** BEGIN **
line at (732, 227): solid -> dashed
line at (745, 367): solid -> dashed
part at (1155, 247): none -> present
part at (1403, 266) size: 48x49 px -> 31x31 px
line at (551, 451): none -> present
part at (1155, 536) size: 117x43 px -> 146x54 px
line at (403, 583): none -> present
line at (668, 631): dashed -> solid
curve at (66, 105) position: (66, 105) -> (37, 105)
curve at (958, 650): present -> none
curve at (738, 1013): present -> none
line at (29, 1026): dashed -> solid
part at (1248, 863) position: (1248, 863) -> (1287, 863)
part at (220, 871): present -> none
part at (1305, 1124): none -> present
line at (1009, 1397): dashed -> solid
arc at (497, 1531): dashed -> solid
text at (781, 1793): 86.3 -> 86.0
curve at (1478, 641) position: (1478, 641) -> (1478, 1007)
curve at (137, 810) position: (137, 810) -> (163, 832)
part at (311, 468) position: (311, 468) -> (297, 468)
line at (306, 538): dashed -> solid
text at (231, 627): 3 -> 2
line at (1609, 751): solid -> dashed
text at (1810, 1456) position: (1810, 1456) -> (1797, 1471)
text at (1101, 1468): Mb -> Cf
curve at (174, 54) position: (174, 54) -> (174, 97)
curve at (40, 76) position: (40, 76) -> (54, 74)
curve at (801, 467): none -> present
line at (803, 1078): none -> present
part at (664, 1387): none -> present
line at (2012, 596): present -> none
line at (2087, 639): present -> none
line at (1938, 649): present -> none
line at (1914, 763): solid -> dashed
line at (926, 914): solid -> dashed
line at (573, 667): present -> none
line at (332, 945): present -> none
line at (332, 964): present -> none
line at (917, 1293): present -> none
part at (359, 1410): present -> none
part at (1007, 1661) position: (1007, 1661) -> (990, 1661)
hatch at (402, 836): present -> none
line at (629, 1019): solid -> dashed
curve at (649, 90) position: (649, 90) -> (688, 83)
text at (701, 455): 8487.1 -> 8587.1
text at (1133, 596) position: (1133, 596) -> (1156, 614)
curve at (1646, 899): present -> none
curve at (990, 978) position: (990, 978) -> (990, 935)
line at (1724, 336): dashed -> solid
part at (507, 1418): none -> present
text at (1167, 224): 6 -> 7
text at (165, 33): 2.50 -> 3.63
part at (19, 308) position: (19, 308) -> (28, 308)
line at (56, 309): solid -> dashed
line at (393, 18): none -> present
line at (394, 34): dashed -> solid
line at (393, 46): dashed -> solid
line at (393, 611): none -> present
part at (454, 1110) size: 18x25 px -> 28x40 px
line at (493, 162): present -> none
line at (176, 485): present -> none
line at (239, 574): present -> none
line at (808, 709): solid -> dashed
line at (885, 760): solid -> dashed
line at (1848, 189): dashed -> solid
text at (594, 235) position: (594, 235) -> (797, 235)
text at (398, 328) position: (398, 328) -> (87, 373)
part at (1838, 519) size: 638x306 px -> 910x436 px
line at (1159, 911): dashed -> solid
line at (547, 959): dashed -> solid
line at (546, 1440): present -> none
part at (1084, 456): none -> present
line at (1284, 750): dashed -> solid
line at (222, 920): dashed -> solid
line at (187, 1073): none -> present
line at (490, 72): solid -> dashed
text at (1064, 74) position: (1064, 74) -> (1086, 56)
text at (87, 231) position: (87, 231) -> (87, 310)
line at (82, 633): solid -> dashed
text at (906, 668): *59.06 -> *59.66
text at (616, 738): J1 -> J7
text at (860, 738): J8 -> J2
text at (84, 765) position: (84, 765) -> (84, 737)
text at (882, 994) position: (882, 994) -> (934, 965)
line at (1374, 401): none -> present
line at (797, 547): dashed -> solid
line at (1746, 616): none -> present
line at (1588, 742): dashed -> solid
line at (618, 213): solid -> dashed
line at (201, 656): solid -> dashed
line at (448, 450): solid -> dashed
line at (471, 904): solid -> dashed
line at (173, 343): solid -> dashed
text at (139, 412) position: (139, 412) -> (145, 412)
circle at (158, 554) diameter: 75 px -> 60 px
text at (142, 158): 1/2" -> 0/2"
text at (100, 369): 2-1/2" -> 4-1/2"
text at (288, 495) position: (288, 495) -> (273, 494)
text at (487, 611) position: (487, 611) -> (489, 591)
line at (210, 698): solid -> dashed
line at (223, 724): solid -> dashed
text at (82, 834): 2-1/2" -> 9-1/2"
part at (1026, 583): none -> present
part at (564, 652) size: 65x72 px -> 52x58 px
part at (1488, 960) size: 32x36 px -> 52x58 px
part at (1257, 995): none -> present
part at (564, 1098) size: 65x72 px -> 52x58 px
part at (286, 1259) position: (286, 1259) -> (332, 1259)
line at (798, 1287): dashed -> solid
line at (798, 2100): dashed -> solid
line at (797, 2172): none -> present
** END **
Substitute "dotted" for every "dashed" in the rows from the first row through the row containing "curve at (66, 105)", inclusive. Output only those rows, with nothing else changed.

§ FULL OUTPUT
line at (732, 227): solid -> dotted
line at (745, 367): solid -> dotted
part at (1155, 247): none -> present
part at (1403, 266) size: 48x49 px -> 31x31 px
line at (551, 451): none -> present
part at (1155, 536) size: 117x43 px -> 146x54 px
line at (403, 583): none -> present
line at (668, 631): dotted -> solid
curve at (66, 105) position: (66, 105) -> (37, 105)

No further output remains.